Factor in those poor guys south of the border -Mexicans and Puerto Ricans, et al. and you got smaller guys still. See?
I'll consider myself the referee here between both you guys. "Ok no naughties with the heads, when I say break take a step back, when one of you gets knocked down go to the furthest neutral corner, and protect yourself at all times".
If you follow along with this line of reasoning, Sweet Pea, you'll see that I don't even need to "back up the statement" (that HWs have historically been the weakest division)... because you will.

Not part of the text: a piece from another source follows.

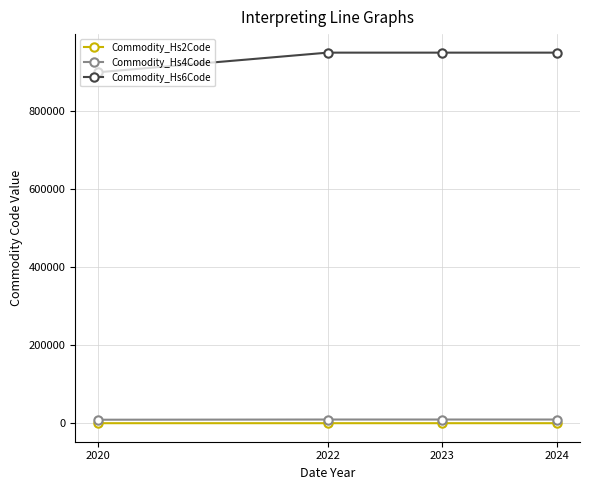

At 2020, list the series in order from smallest to largest.

Commodity_Hs2Code, Commodity_Hs4Code, Commodity_Hs6Code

Your statement backs up that the average man was generally suited better for the lower weights around 50-60 years ago. You could say that about football as well, that doesn't mean the best football players are average size. Either way, I see where your argument lies, and it is a good point, I won't be foolish. My take is not that the Heavyweights were the most skilled(I pointed this out in my first response to you) but that historically, they are the greatest weight division in terms of how many great fighters they gave us, period. Also, I'll offer a counter-argument to your point. While most people are in general suited to the lower weights(or at least were in that time period), that doesn't change the fact that my argument was this: There is no other SINGLE division with as many greats as the Heavyweights. I didn't say, the Heavyweights hold more greats than any other division combined. I say this because the Heavyweights are the only openweight division, whilst other weight classes usually have a range between 4 and 7 pounds difference. Therefore, there would be more greats in an openweight division than a division spanning 5 pounds. Again, skill-wise, I agree that LW's are better, and some other classes, but aside from maybe the LW's, I don't think any other SINGLE division is as stacked as the Heavyweights, because of the points above.

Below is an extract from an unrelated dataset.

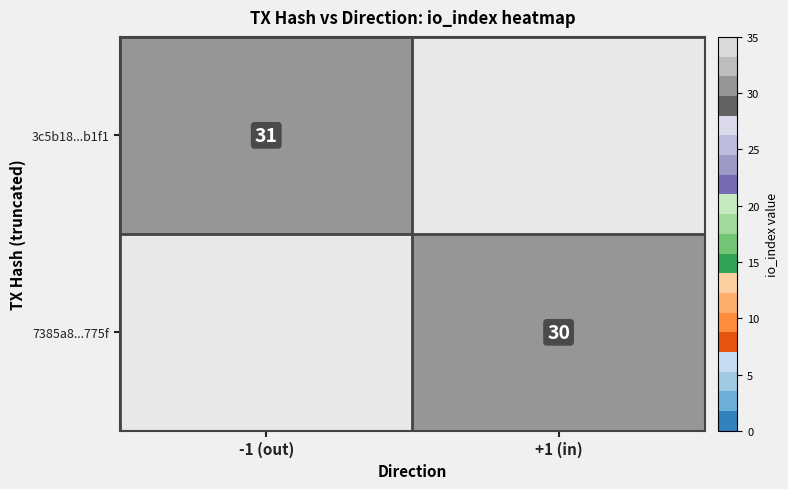

How many categories are shown in the chart?

2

You're both off your rockers. If there's three men in a room, one 6'9", one 6'6", and one 6'3", the average is unquestionably at 6'6". Revelation; this does not mean there's three 6'6" men in the room. Do not be fooled! It is in fact, as was implied in Stonehands choice of words, their average height. This is how averages tend to work. To use this as proof that boxers around that height were better by virtue of a bigger sample-pool is not even circumstantial, but non-sensical. I award you both no points, and may God have mercy on your soul.
OK, a simple "wrong" woulda done just fine, but uh.... Anyways, exact averages also almost always end up being where the larger amount fall into. Such as, if the average of 500 people is 5'6, you will find more people that are 5'6 than any other height on most occasions, that is just fact. That is the way averages work. Either way, I don't know why it applies to me, I simply acknowledged it, and continued with my point.
As it pertains to this discussion, I would actually argue the opposite -- that by virtue of heavyweight being an open weightclass it would benefit from a larger sample-pool than a specific weightclass, in this case lightweight, which is much narrower. And forgive me for blowing up, but I encounter so many terrible arguments in the general forum (which I prefer since my interest lies in discussing current boxing) that I sometimes flee here, to classic, where people are generally more intelligent and less confrontational. Didn't want my last haven to be sullied. >.> Anyway, you were trying to reason with Stonehands, who'll soon retort ith three parts bluster, one part knowledge and some scattered factual data. Don't let me keep you!
What height are you Sweet Pea?. I'm 6' 0". Hold on. If Duran stands at 5' 7" and Ali at 6' 3", then surely Ali must be a greater fighter and ranked higher P4P, nah? Bigger means better. Thats a general forum awnser.
Forget height. I'm talking about weight. If 1,000 men are boxers and of these 500 are MWs, 400 are LWs and 100 are HWs then it follows that you are going to have more good/talented MWs and less good/talented HWs. The plain and simple fact is this: most men are not 6'4 and 235 pounds. The field is smaller. Where there are less soldiers, there are less great soldiers. This is where Sweet Pea is wrong... his definition of "great" strikes me as tied into celebrity. The HWs were and will always be the glory division. Everyone wants to see big men go at it. "Where the HW division goes, there goes boxing" was an old adage. They get more press, but that doesn't mean that they are the best crop and I would argue that one of the reasons for that is that there are simply less HWs available to become great.
That's not true, for the reasons I mentioned, the Heavuweight division spans a lot further than any other single division, as the HW's weigh anything from 200 pounds on up. The Lightweights are a division that spans 5 pounds, therefore, despite the fact that people are(or were) generally smaller, the fact is that the HW division is simply much bigger in terms of the different sizes it is capable of holding, than any other division. A lot more variety, from a guy like Marciano to Valuev.
Most men don't specifially train down to the 130-135 pound range, either. That's a vry small net, and there are plenty of weightclasses in close proximity for the ones just an inch too big or small. Also, the argument doesn't change when you make the subject weight instead of height. Same difference. Lastly, it's a very questionable argument to begin with. The depth of a division comes by virtue of the fighters that populate it, not through pseudo-scientific ramblings that fail to prove or disprove anything at all.